Tuesday, April 26, 2011

you believed baby.

On that note, I should probably say that he's text me the last few days. Of the three messages I've got, I haven't answered any. In fact, I haven't even read them on bbm. And I know how frustrating that is. It's probably selfish of me but I just feel like after putting my heart on the line every day for 8 months, I feel like now he can make an effort if I'm important to him. I tried to make an effort every single day and I'm just not sure that I have it in me to keep trying.
I've dreamed about him lots lately and he keeps trying to get back together in my dreams and for the first time I told him 'not yet'. I was really proud of myself after I woke up to that, especially more than once. It's not because I don't love him or I don't want to be with him, I mean I want to spend the rest of my life with him. And it's definitely not because I want to be with someone else, I just need to be alone. We need to be alone.
I love that kid with my whole heart, I really do. But I know that if our relationship is going to work out, now isn't the time. We both have a lot of growing up to do and we both need to accomplish some things in our life before we make a lifelong committment. We've discussed how we don't want to make decisions at nineteen for the other one, because we don't want to end up not following our dreams and resenting each other as a result.

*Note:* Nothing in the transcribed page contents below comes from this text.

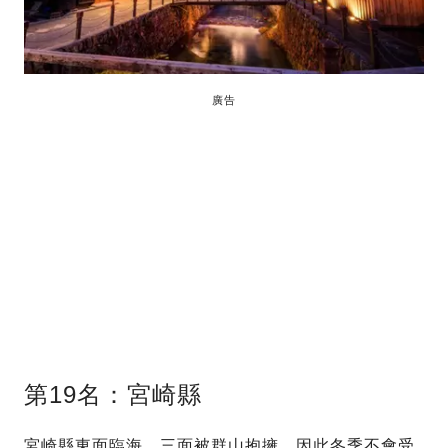
廣告
第19名：宮崎縣
宮崎縣東面臨海，三面被群山抱擁，因此冬季不會受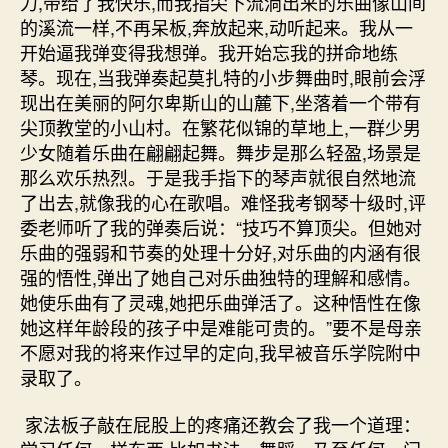
力,带给了我快乐,而我指尖下流淌出来的乐曲像山间
的溪流一样,不再呆板,奔放起来,动听起来。我从一
开始逼我弹变得我想弹。我开始忘我的拼命地练
琴。现在,当我弹奏起莫扎特的小步舞曲时,眼前会浮
现出在美丽的阿尔卑斯山的山麓下,坐落着一个带有
尖顶教堂的小山村。在繁花似锦的草地上,一群少男
少女随着乐曲在翩翩起舞。舞步是那么轻盈,场景是
那么欢乐热烈。于是我手指下的琴声就很自然地流
了出去,就像我的心在歌唱。难怪我考钢琴十级时,评
委老师听了我的弹奏后说：“技巧不算顶尖。但她对
乐曲的强弱和节奏的处理十分好,对乐曲的内涵有很
强的悟性,弹出了她自己对乐曲独特的理解和感情。
她使乐曲有了灵魂,她把乐曲弹活了。这种悟性在像
她这样年龄段的孩子中是难能可贵的。”要不是母亲
不愿对我的将来作过早的定向,我早被音乐学院附中
录取了。
家法板子敲在屁股上的疼痛还教会了我一个道理：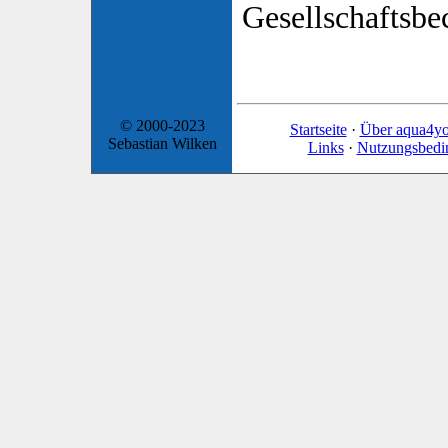
Gesellschaftsb
© 2000-2023
Startseite
·
Über aqua4y
Sebastian Wilken
Links
·
Nutzungsbedi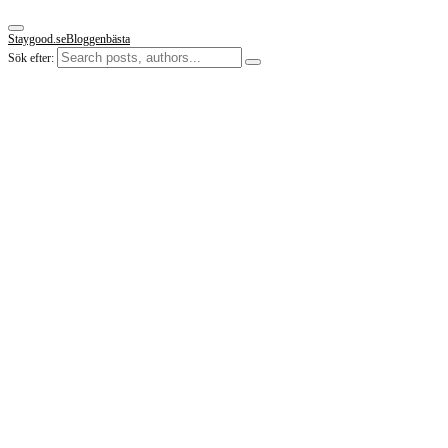
Staygood.se
Bloggen
bästa
Sök efter: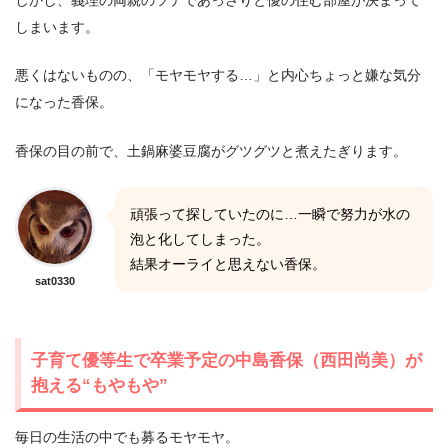
しまいます。
悪くはないものの、「モヤモヤする…」と内心ちょっと嫌な気分
になった香保。
香保の目の前で、土鍋麻婆豆腐がグツグツと煮えたぎります。
頑張って探していたのに…一瞬で努力が水の
泡と化してしまった。
結果オーライと思えない香保。
sat0330
子育て優等生で卒業予定の中島香保（西田尚美）が
抱える“もやもや”
毎日の生活の中でも募るモヤモヤ。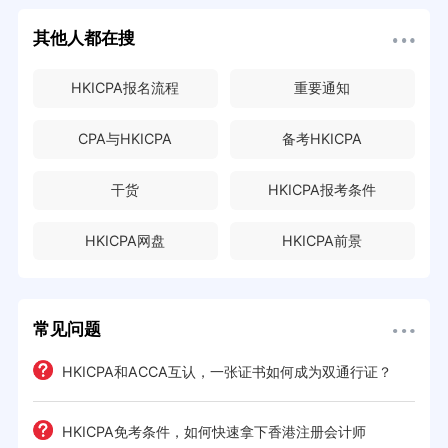
其他人都在搜
HKICPA报名流程
重要通知
CPA与HKICPA
备考HKICPA
干货
HKICPA报考条件
HKICPA网盘
HKICPA前景
常见问题
HKICPA和ACCA互认，一张证书如何成为双通行证？
HKICPA免考条件，如何快速拿下香港注册会计师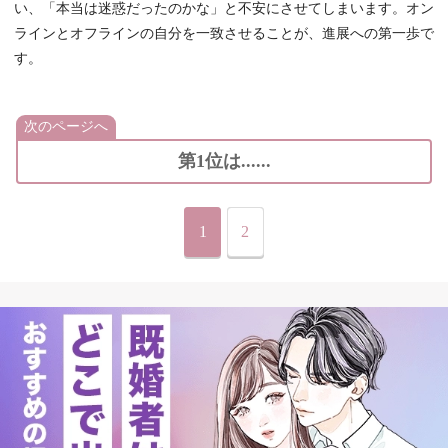
い、「本当は迷惑だったのかな」と不安にさせてしまいます。オン
ラインとオフラインの自分を一致させることが、進展への第一歩で
す。
次のページへ
第1位は......
1
2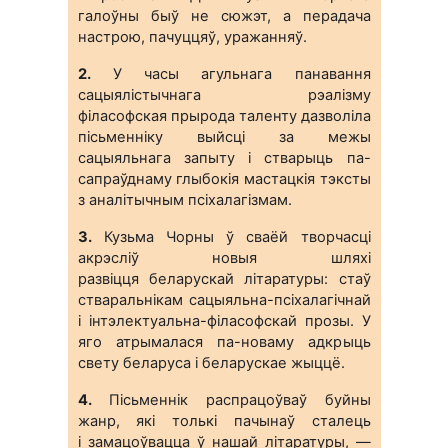
галоўны быў не сюжэт, а перадача
настрою, пачуццяў, уражанняў.
2.
У часы агульнага панавання
сацыялістычнага рэалізму
філасофская прырода таленту дазволіла
пісьменніку выйсці за межы
сацыяльнага запыту і стварыць па-
сапраўднаму глыбокія мастацкія тэксты
з аналітычным псіхалагізмам.
3.
Кузьма Чорны ў сваёй творчасці
акрэсліў новыя шляхі
развіцця беларускай літаратуры: стаў
стваральнікам сацыяльна-псіхалагічнай
і інтэлектуальна-філасофскай прозы. У
яго атрымалася па-новаму адкрыць
свету беларуса і беларускае жыццё.
4.
Пісьменнік распрацоўваў буйны
жанр, які толькі пачынаў сталець
і замацоўвацца ў нашай літаратуры, —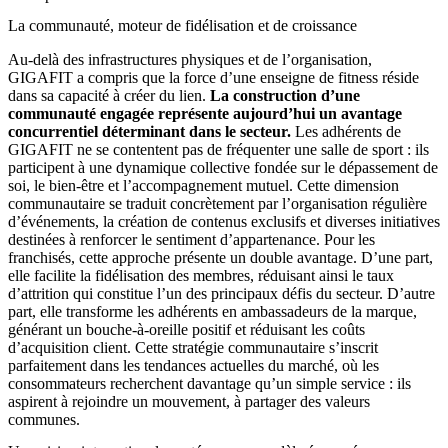
La communauté, moteur de fidélisation et de croissance
Au-delà des infrastructures physiques et de l’organisation,
GIGAFIT a compris que la force d’une enseigne de fitness réside
dans sa capacité à créer du lien.
La construction d’une
communauté engagée représente aujourd’hui un avantage
concurrentiel déterminant dans le secteur.
Les adhérents de
GIGAFIT ne se contentent pas de fréquenter une salle de sport : ils
participent à une dynamique collective fondée sur le dépassement de
soi, le bien-être et l’accompagnement mutuel. Cette dimension
communautaire se traduit concrètement par l’organisation régulière
d’événements, la création de contenus exclusifs et diverses initiatives
destinées à renforcer le sentiment d’appartenance. Pour les
franchisés, cette approche présente un double avantage. D’une part,
elle facilite la fidélisation des membres, réduisant ainsi le taux
d’attrition qui constitue l’un des principaux défis du secteur. D’autre
part, elle transforme les adhérents en ambassadeurs de la marque,
générant un bouche-à-oreille positif et réduisant les coûts
d’acquisition client. Cette stratégie communautaire s’inscrit
parfaitement dans les tendances actuelles du marché, où les
consommateurs recherchent davantage qu’un simple service : ils
aspirent à rejoindre un mouvement, à partager des valeurs
communes.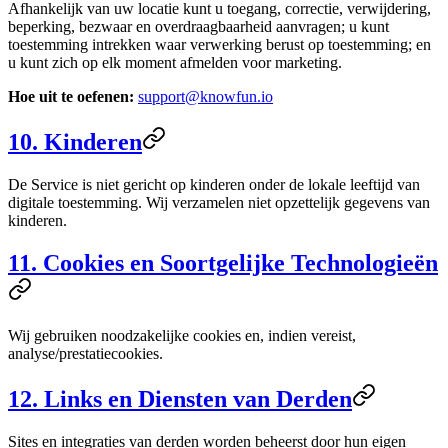
Afhankelijk van uw locatie kunt u toegang, correctie, verwijdering,
beperking, bezwaar en overdraagbaarheid aanvragen; u kunt
toestemming intrekken waar verwerking berust op toestemming; en
u kunt zich op elk moment afmelden voor marketing.
Hoe uit te oefenen:
support@knowfun.io
10. Kinderen
De Service is niet gericht op kinderen onder de lokale leeftijd van
digitale toestemming. Wij verzamelen niet opzettelijk gegevens van
kinderen.
11. Cookies en Soortgelijke Technologieën
Wij gebruiken noodzakelijke cookies en, indien vereist,
analyse/prestatiecookies.
12. Links en Diensten van Derden
Sites en integraties van derden worden beheerst door hun eigen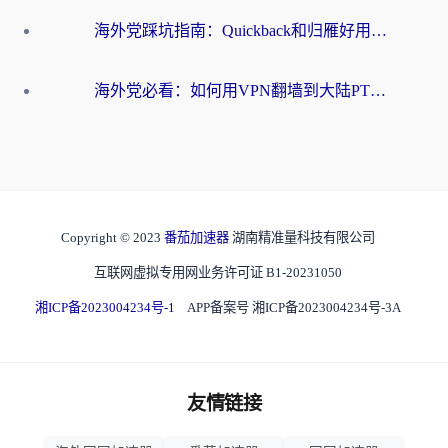
海外党踩坑指南：Quickback和归雁好用吗？选对加速器才能无缝刷国内资源
海外党必看：如何用VPN翻墙到大陆PTT？一篇解决你所有回国加速痛点
Copyright © 2023
番茄加速器
湖南精准量科技有限公司
互联网虚拟专用网业务许可证 B1-20231050
湘ICP备2023004234号-1
APP备案号 湘ICP备2023004234号-3A
友情链接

We've discussed how scary it is to see a future with someone at 16 and 17 and 18 years old. And that's what happened to us.
I was scared shitless when I saw a future with him. When he asked me to move in with him I wanted to run to the hills. And how stupid am I? The boy I love more than anything wanted to spend his life with me and I ran away and did everything I could to destroy it. I was afraid; that doesn't make what I did okay. But it made me realize a lot of things. And lately I've learned even more.
I had one other dream about him lately, only this time, it was a long time from now. Four or five years maybe, at our wedding. And my sister was giving a speech about us and how we'd been on and off for a long time and things had been really rock for awhile and then we finally got to a place where we could be together and we were so happy because we had waited and believed and fate brought us back together. She talked about how because we'd been through so much together, our love was easy to see and it was the kind of love that was easy to see it'd last forever. And during her speech we both looked at each other and I remember thinking "I'm so glad I waited" and he said to me "you believed baby, now we have our future together".
I know that it was a dream and maybe it means nothing. But maybe it means everything. And so I have to go on with my life, always loving him and believing that what is meant to be will always be; people that are meant to be together always find their way in the end.